*** TEXT ***

The authors report the surgery-related results obtained in 143 patients with stretch-induced infraclavicular brachial plexus injuries (BPIs). The entire series comprised 1019 operative BPIs managed at the Louisiana State University Health Sciences Center between 1968 and 1998.


Infraclavicular lesions represented 143 (28%) of the total of 509 stretch injuries involving both the infra- and supraclavicular brachial plexus, of which 366 (72%) were supraclavicular lesions. The operative approach is thoroughly outlined, and common patterns and combinations of involvement of nerves peculiar to the infraclavicular area are presented. Overall, the results of suture and graft repair were favorable for the lateral and posterior cord and their outflows. Repair of medial cord-median nerve also yielded acceptable results. The results of medial cord and medial cord-ulnar nerve, however, were poor. The incidence of associated injuries in the infraclavicular as opposed to the supraclavicular area, including shoulder dislocation and fracture and humeral fractures as well as vascular injuries including axillary artery injury was higher. Results of a literature search supported the finding that vascular injuries were increased due to the juxtaposition of vessels among the brachial plexus elements.


Thus, although less common than their supraclavicular counterpart, infraclavicular stretch injury lesions when they occur are technically more difficult to treat and are associated with a higher incidence of vascular and dislocation/fraction injuries. Favorable results were obtained for lateral and posterior cord lesions and their outflows, with acceptable outcome after medial cord-median nerve stretch injury repair. The results of medial cord and medial cord to ulnar nerve, however, were poor.

***

--- TASK DESCRIPTION ---
Transcribe the passage of the brachial plexus abstract starting with "The authors report" and going on through "1968 and 1998.". The data that follows has no connection to the brachial plexus abstract.

*** DATA EXTRACT ***

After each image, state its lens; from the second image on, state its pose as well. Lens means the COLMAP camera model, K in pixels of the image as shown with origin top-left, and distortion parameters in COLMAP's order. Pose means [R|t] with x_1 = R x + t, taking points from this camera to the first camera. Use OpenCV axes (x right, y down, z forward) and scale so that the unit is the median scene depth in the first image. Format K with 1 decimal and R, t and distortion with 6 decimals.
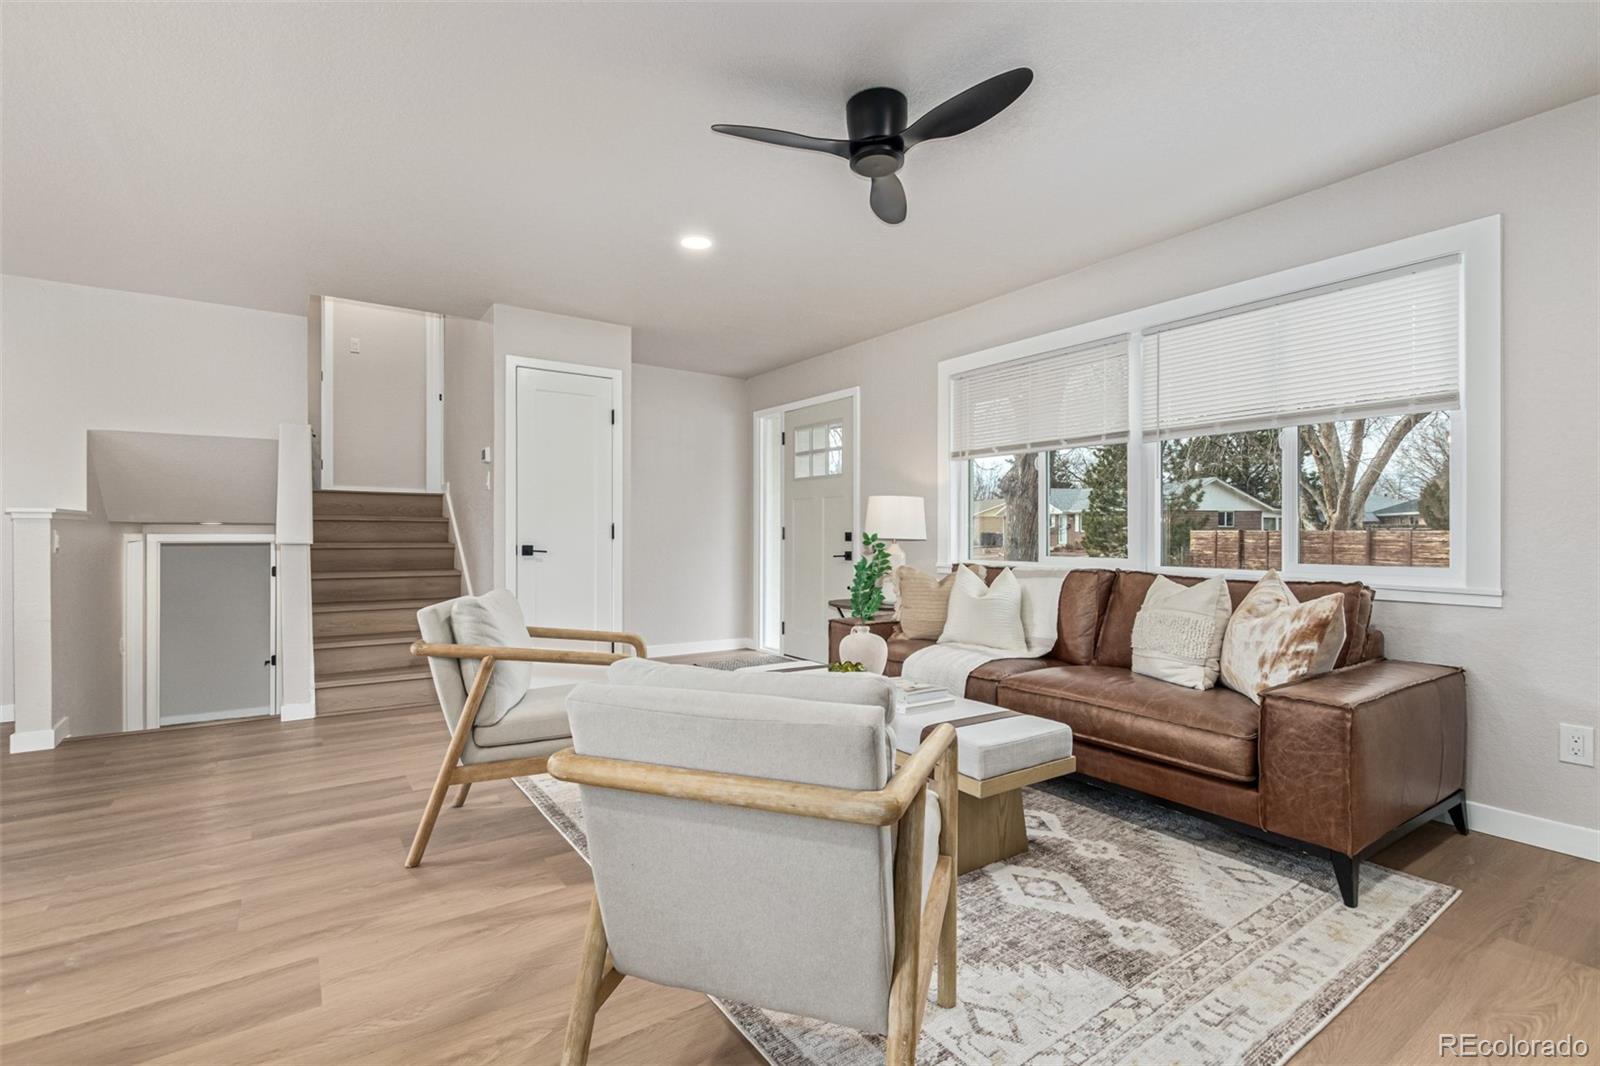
lens RADIAL K [[732.2, 0, 788.9], [0, 732.2, 536.7], [0, 0, 1]] dist [0.012720, -0.000900]
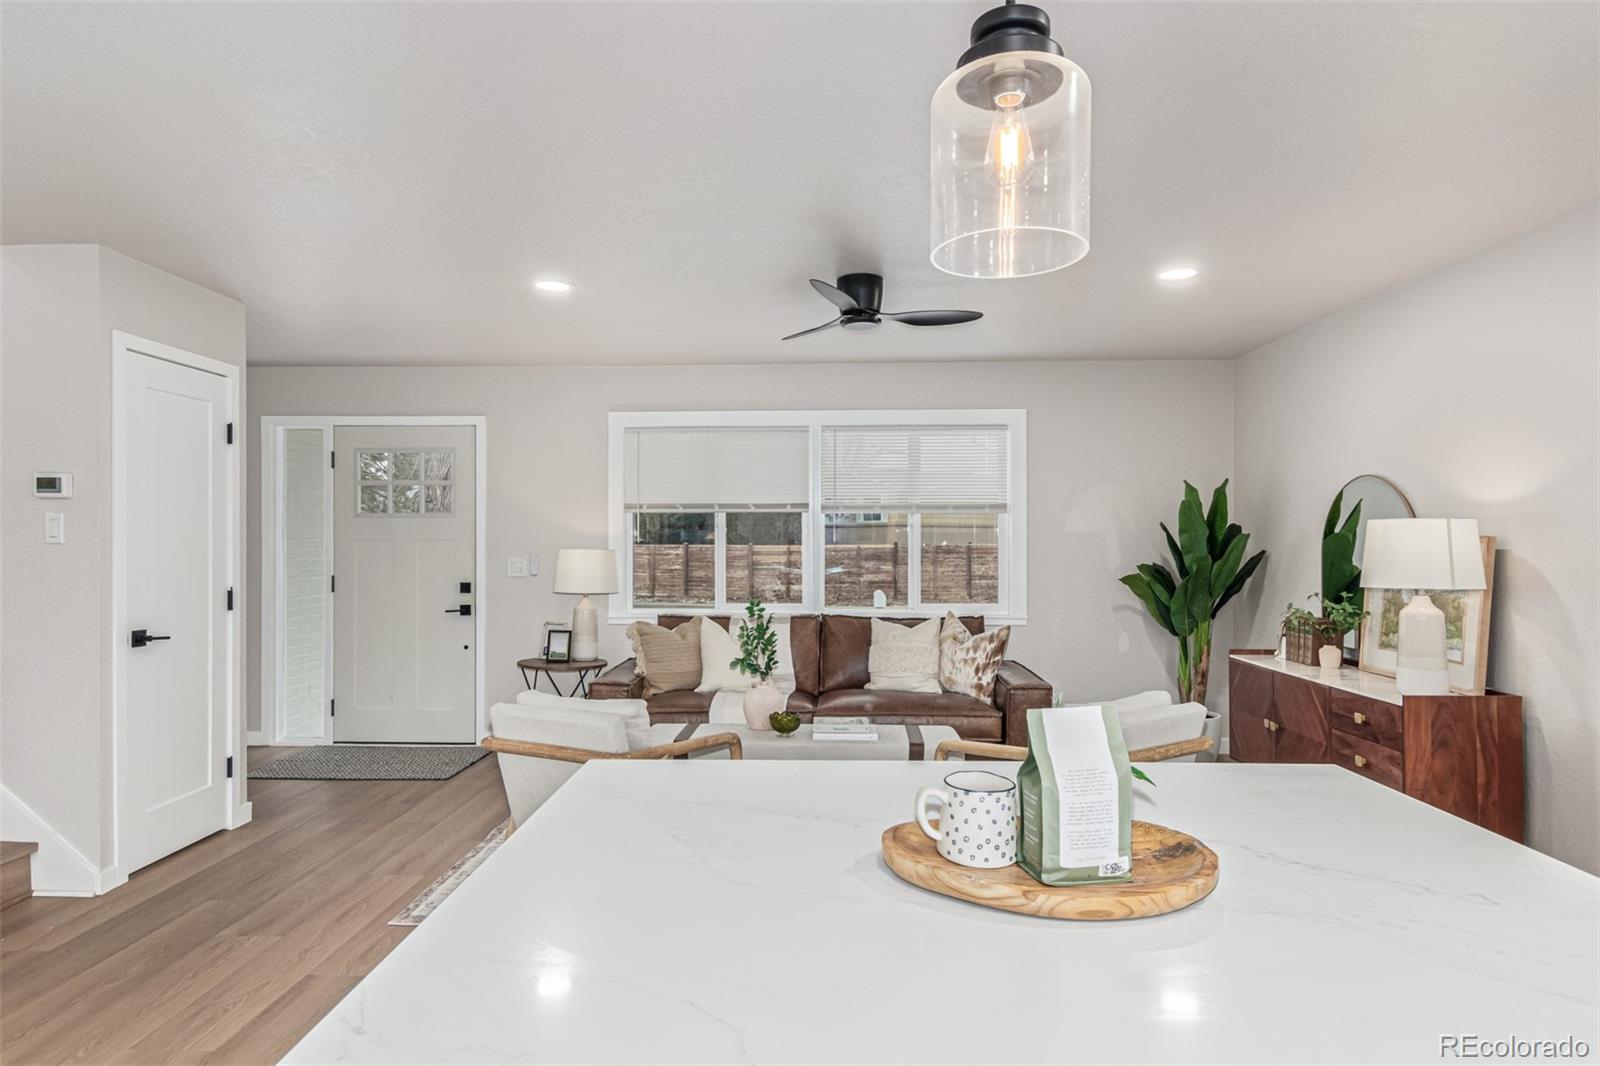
lens RADIAL K [[881.0, 0, 795.1], [0, 881.0, 538.8], [0, 0, 1]] dist [0.001053, 0.000095]
pose [[0.599286, 0.001371, 0.800534, -0.777937], [0.005822, 0.999965, -0.006071, -0.073981], [-0.800514, 0.008299, 0.599257, 0.106108]]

***

--- TASK ANSWER ---
The authors report the surgery-related results obtained in 143 patients with stretch-induced infraclavicular brachial plexus injuries (BPIs). The entire series comprised 1019 operative BPIs managed at the Louisiana State University Health Sciences Center between 1968 and 1998.